## EXERCISE DIRECTIONS
Say how many lines in the records include the string "FIAP", adding no other words.

Saved data entries:
%%

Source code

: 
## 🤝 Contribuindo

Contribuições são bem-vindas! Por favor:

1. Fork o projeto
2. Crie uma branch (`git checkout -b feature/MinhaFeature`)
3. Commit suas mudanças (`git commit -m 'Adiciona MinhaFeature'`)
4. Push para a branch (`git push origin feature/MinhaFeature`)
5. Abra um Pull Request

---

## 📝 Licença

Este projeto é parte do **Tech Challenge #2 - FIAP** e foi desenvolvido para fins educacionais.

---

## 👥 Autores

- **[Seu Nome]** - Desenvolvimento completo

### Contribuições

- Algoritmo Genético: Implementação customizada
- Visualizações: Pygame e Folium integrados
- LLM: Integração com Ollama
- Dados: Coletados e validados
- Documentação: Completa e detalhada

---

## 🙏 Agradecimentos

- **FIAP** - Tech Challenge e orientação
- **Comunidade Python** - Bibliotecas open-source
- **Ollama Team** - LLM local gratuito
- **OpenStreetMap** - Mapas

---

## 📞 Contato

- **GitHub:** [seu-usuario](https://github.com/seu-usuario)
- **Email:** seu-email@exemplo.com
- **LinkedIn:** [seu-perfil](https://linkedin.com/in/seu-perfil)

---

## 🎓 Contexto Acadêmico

%%
%%

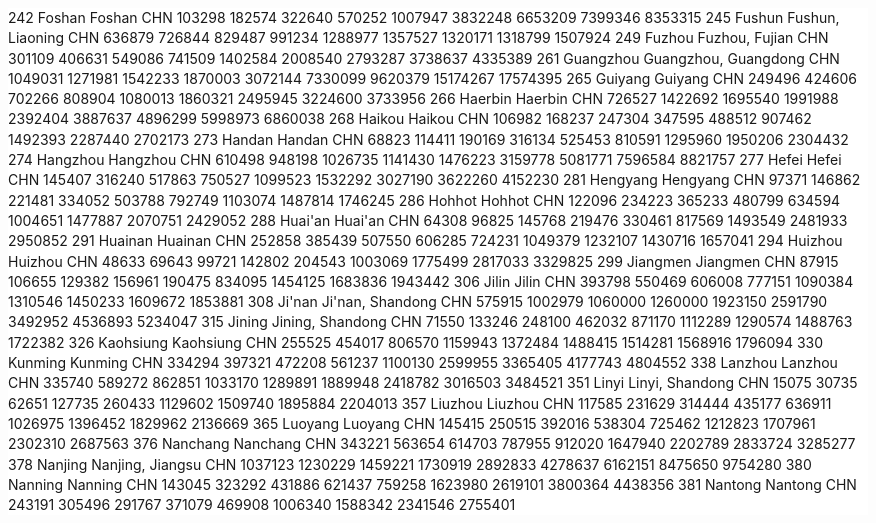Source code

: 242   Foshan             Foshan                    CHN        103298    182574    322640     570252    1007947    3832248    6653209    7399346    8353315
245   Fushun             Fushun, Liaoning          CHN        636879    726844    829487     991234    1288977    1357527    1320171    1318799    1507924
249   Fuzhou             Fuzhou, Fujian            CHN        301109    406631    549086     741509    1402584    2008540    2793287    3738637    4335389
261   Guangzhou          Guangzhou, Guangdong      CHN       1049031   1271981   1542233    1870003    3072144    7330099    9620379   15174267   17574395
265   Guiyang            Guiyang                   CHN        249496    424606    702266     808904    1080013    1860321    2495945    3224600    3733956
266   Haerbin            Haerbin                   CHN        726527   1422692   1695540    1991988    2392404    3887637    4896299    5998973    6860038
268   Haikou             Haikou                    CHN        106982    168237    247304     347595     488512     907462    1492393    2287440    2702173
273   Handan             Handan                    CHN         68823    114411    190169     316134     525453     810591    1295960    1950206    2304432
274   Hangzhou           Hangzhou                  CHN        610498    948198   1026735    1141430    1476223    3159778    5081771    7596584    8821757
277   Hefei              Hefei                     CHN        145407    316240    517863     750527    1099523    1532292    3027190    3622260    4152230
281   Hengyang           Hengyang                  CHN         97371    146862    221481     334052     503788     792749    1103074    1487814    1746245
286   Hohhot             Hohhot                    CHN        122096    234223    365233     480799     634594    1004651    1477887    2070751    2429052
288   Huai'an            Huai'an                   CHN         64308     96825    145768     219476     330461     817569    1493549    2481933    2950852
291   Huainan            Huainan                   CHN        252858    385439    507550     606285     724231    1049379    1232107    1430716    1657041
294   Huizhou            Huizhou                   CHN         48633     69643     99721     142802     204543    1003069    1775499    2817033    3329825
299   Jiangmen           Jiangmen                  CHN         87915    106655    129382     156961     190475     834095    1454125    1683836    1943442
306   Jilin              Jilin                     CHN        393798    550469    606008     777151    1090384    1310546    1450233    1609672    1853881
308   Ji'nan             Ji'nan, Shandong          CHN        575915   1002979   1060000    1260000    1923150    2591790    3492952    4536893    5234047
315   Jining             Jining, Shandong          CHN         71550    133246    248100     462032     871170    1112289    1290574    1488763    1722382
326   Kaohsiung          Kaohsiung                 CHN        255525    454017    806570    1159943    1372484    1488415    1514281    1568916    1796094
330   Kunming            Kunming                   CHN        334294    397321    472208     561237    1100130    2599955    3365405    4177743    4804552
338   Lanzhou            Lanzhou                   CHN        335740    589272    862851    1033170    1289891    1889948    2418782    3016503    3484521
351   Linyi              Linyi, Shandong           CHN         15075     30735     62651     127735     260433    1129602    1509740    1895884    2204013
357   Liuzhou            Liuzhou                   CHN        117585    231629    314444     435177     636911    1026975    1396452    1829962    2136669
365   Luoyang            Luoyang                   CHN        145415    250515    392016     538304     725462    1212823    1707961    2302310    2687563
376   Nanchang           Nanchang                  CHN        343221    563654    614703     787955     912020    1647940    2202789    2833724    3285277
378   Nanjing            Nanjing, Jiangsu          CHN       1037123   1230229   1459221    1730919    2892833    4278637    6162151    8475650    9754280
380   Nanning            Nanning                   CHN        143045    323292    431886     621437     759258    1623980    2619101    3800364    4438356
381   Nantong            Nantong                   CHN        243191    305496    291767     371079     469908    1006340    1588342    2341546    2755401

%%

## RESULT BELOW
2